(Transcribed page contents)
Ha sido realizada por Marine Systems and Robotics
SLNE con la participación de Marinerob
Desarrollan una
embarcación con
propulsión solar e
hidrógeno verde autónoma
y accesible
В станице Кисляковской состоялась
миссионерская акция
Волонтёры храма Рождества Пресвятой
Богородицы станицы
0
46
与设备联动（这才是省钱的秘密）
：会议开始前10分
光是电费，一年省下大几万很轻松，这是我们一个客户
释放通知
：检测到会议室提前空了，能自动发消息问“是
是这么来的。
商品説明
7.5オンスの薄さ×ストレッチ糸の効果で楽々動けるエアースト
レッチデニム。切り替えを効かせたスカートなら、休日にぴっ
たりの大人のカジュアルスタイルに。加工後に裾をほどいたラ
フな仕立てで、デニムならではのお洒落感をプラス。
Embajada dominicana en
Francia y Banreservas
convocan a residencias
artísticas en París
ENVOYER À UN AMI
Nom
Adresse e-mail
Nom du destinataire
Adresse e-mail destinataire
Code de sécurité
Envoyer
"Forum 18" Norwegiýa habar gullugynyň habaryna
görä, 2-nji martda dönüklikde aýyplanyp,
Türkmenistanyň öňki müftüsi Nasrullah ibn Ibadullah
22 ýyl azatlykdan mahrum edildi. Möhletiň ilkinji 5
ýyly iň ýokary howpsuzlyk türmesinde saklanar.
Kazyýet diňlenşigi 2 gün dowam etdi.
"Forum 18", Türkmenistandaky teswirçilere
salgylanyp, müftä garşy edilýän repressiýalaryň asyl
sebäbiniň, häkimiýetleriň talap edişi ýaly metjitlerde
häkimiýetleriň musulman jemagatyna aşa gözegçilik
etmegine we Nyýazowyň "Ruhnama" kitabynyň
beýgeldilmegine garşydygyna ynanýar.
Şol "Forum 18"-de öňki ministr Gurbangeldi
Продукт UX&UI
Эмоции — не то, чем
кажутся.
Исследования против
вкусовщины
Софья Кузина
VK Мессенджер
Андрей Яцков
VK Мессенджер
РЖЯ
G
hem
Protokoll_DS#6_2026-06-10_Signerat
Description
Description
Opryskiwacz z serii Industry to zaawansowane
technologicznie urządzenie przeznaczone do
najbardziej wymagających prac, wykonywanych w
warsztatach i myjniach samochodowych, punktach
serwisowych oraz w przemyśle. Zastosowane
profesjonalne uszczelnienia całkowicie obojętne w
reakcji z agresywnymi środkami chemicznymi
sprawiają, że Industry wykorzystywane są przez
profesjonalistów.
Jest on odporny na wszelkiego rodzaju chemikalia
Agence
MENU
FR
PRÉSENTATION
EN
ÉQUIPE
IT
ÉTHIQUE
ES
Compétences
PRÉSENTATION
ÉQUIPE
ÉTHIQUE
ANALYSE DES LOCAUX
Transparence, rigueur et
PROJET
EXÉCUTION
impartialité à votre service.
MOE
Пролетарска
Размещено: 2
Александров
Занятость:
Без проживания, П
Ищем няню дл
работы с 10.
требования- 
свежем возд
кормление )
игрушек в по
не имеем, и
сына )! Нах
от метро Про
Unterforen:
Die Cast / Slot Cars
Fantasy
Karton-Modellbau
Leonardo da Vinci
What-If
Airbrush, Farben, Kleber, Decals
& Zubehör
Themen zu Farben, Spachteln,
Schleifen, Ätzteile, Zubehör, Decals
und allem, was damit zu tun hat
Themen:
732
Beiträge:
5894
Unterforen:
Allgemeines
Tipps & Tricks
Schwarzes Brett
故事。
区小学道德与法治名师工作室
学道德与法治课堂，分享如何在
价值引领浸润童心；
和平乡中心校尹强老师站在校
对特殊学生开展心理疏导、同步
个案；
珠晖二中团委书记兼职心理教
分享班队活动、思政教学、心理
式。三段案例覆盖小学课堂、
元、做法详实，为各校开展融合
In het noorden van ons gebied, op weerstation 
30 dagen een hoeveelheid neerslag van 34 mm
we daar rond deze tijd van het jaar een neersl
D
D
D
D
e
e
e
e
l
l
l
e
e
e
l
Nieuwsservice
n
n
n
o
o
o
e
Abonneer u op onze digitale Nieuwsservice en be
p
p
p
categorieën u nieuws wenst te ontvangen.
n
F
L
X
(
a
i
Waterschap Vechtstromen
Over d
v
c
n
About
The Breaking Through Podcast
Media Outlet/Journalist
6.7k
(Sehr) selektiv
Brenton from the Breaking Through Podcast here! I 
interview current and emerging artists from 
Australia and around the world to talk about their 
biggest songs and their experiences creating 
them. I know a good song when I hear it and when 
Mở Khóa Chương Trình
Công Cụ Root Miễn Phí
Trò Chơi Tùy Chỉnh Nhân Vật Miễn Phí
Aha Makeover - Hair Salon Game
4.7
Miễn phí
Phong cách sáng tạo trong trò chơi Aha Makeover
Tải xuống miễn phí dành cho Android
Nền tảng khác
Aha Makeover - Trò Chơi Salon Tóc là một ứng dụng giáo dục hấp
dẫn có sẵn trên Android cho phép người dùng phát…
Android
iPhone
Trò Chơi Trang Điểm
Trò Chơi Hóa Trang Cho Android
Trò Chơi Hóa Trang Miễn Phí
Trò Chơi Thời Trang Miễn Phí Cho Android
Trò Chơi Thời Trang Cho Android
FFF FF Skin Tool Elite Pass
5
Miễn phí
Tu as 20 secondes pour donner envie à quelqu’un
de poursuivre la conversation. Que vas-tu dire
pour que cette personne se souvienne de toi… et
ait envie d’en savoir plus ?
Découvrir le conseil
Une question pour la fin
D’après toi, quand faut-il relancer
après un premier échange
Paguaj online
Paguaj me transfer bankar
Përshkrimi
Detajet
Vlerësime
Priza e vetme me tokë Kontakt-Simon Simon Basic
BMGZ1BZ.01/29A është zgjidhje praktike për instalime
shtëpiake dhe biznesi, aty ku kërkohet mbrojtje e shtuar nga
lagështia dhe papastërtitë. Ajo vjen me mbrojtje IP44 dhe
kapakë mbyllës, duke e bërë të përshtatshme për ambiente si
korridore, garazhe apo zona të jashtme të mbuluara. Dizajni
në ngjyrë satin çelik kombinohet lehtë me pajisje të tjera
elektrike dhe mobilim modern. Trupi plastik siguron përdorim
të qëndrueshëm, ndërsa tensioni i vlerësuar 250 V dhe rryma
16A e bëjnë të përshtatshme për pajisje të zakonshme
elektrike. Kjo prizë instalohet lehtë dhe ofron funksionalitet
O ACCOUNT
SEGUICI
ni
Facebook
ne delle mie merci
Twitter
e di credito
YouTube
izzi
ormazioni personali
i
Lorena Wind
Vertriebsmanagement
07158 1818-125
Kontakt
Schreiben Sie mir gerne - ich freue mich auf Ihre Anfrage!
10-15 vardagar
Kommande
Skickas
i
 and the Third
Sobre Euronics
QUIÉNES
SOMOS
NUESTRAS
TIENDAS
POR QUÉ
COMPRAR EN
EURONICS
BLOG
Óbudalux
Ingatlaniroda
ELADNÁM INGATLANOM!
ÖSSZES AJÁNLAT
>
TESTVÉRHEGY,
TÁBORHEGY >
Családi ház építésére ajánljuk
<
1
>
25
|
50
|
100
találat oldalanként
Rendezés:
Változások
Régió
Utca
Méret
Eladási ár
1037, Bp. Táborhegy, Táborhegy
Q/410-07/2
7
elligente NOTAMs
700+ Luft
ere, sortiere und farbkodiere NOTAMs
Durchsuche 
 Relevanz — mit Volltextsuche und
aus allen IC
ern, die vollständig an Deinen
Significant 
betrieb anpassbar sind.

**Directive**
Please reproduce every line shown above, exactly as written.

**Task solution**
Ha sido realizada por Marine Systems and Robotics
SLNE con la participación de Marinerob
Desarrollan una
embarcación con
propulsión solar e
hidrógeno verde autónoma
y accesible
В станице Кисляковской состоялась
миссионерская акция
Волонтёры храма Рождества Пресвятой
Богородицы станицы
0
46
与设备联动（这才是省钱的秘密）
：会议开始前10分
光是电费，一年省下大几万很轻松，这是我们一个客户
释放通知
：检测到会议室提前空了，能自动发消息问“是
是这么来的。
商品説明
7.5オンスの薄さ×ストレッチ糸の効果で楽々動けるエアースト
レッチデニム。切り替えを効かせたスカートなら、休日にぴっ
たりの大人のカジュアルスタイルに。加工後に裾をほどいたラ
フな仕立てで、デニムならではのお洒落感をプラス。
Embajada dominicana en
Francia y Banreservas
convocan a residencias
artísticas en París
ENVOYER À UN AMI
Nom
Adresse e-mail
Nom du destinataire
Adresse e-mail destinataire
Code de sécurité
Envoyer
"Forum 18" Norwegiýa habar gullugynyň habaryna
görä, 2-nji martda dönüklikde aýyplanyp,
Türkmenistanyň öňki müftüsi Nasrullah ibn Ibadullah
22 ýyl azatlykdan mahrum edildi. Möhletiň ilkinji 5
ýyly iň ýokary howpsuzlyk türmesinde saklanar.
Kazyýet diňlenşigi 2 gün dowam etdi.
"Forum 18", Türkmenistandaky teswirçilere
salgylanyp, müftä garşy edilýän repressiýalaryň asyl
sebäbiniň, häkimiýetleriň talap edişi ýaly metjitlerde
häkimiýetleriň musulman jemagatyna aşa gözegçilik
etmegine we Nyýazowyň "Ruhnama" kitabynyň
beýgeldilmegine garşydygyna ynanýar.
Şol "Forum 18"-de öňki ministr Gurbangeldi
Продукт UX&UI
Эмоции — не то, чем
кажутся.
Исследования против
вкусовщины
Софья Кузина
VK Мессенджер
Андрей Яцков
VK Мессенджер
РЖЯ
G
hem
Protokoll_DS#6_2026-06-10_Signerat
Description
Description
Opryskiwacz z serii Industry to zaawansowane
technologicznie urządzenie przeznaczone do
najbardziej wymagających prac, wykonywanych w
warsztatach i myjniach samochodowych, punktach
serwisowych oraz w przemyśle. Zastosowane
profesjonalne uszczelnienia całkowicie obojętne w
reakcji z agresywnymi środkami chemicznymi
sprawiają, że Industry wykorzystywane są przez
profesjonalistów.
Jest on odporny na wszelkiego rodzaju chemikalia
Agence
MENU
FR
PRÉSENTATION
EN
ÉQUIPE
IT
ÉTHIQUE
ES
Compétences
PRÉSENTATION
ÉQUIPE
ÉTHIQUE
ANALYSE DES LOCAUX
Transparence, rigueur et
PROJET
EXÉCUTION
impartialité à votre service.
MOE
Пролетарска
Размещено: 2
Александров
Занятость:
Без проживания, П
Ищем няню дл
работы с 10.
требования- 
свежем возд
кормление )
игрушек в по
не имеем, и
сына )! Нах
от метро Про
Unterforen:
Die Cast / Slot Cars
Fantasy
Karton-Modellbau
Leonardo da Vinci
What-If
Airbrush, Farben, Kleber, Decals
& Zubehör
Themen zu Farben, Spachteln,
Schleifen, Ätzteile, Zubehör, Decals
und allem, was damit zu tun hat
Themen:
732
Beiträge:
5894
Unterforen:
Allgemeines
Tipps & Tricks
Schwarzes Brett
故事。
区小学道德与法治名师工作室
学道德与法治课堂，分享如何在
价值引领浸润童心；
和平乡中心校尹强老师站在校
对特殊学生开展心理疏导、同步
个案；
珠晖二中团委书记兼职心理教
分享班队活动、思政教学、心理
式。三段案例覆盖小学课堂、
元、做法详实，为各校开展融合
In het noorden van ons gebied, op weerstation 
30 dagen een hoeveelheid neerslag van 34 mm
we daar rond deze tijd van het jaar een neersl
D
D
D
D
e
e
e
e
l
l
l
e
e
e
l
Nieuwsservice
n
n
n
o
o
o
e
Abonneer u op onze digitale Nieuwsservice en be
p
p
p
categorieën u nieuws wenst te ontvangen.
n
F
L
X
(
a
i
Waterschap Vechtstromen
Over d
v
c
n
About
The Breaking Through Podcast
Media Outlet/Journalist
6.7k
(Sehr) selektiv
Brenton from the Breaking Through Podcast here! I 
interview current and emerging artists from 
Australia and around the world to talk about their 
biggest songs and their experiences creating 
them. I know a good song when I hear it and when 
Mở Khóa Chương Trình
Công Cụ Root Miễn Phí
Trò Chơi Tùy Chỉnh Nhân Vật Miễn Phí
Aha Makeover - Hair Salon Game
4.7
Miễn phí
Phong cách sáng tạo trong trò chơi Aha Makeover
Tải xuống miễn phí dành cho Android
Nền tảng khác
Aha Makeover - Trò Chơi Salon Tóc là một ứng dụng giáo dục hấp
dẫn có sẵn trên Android cho phép người dùng phát…
Android
iPhone
Trò Chơi Trang Điểm
Trò Chơi Hóa Trang Cho Android
Trò Chơi Hóa Trang Miễn Phí
Trò Chơi Thời Trang Miễn Phí Cho Android
Trò Chơi Thời Trang Cho Android
FFF FF Skin Tool Elite Pass
5
Miễn phí
Tu as 20 secondes pour donner envie à quelqu’un
de poursuivre la conversation. Que vas-tu dire
pour que cette personne se souvienne de toi… et
ait envie d’en savoir plus ?
Découvrir le conseil
Une question pour la fin
D’après toi, quand faut-il relancer
après un premier échange
Paguaj online
Paguaj me transfer bankar
Përshkrimi
Detajet
Vlerësime
Priza e vetme me tokë Kontakt-Simon Simon Basic
BMGZ1BZ.01/29A është zgjidhje praktike për instalime
shtëpiake dhe biznesi, aty ku kërkohet mbrojtje e shtuar nga
lagështia dhe papastërtitë. Ajo vjen me mbrojtje IP44 dhe
kapakë mbyllës, duke e bërë të përshtatshme për ambiente si
korridore, garazhe apo zona të jashtme të mbuluara. Dizajni
në ngjyrë satin çelik kombinohet lehtë me pajisje të tjera
elektrike dhe mobilim modern. Trupi plastik siguron përdorim
të qëndrueshëm, ndërsa tensioni i vlerësuar 250 V dhe rryma
16A e bëjnë të përshtatshme për pajisje të zakonshme
elektrike. Kjo prizë instalohet lehtë dhe ofron funksionalitet
O ACCOUNT
SEGUICI
ni
Facebook
ne delle mie merci
Twitter
e di credito
YouTube
izzi
ormazioni personali
i
Lorena Wind
Vertriebsmanagement
07158 1818-125
Kontakt
Schreiben Sie mir gerne - ich freue mich auf Ihre Anfrage!
10-15 vardagar
Kommande
Skickas
i
 and the Third
Sobre Euronics
QUIÉNES
SOMOS
NUESTRAS
TIENDAS
POR QUÉ
COMPRAR EN
EURONICS
BLOG
Óbudalux
Ingatlaniroda
ELADNÁM INGATLANOM!
ÖSSZES AJÁNLAT
>
TESTVÉRHEGY,
TÁBORHEGY >
Családi ház építésére ajánljuk
<
1
>
25
|
50
|
100
találat oldalanként
Rendezés:
Változások
Régió
Utca
Méret
Eladási ár
1037, Bp. Táborhegy, Táborhegy
Q/410-07/2
7
elligente NOTAMs
700+ Luft
ere, sortiere und farbkodiere NOTAMs
Durchsuche 
 Relevanz — mit Volltextsuche und
aus allen IC
ern, die vollständig an Deinen
Significant 
betrieb anpassbar sind.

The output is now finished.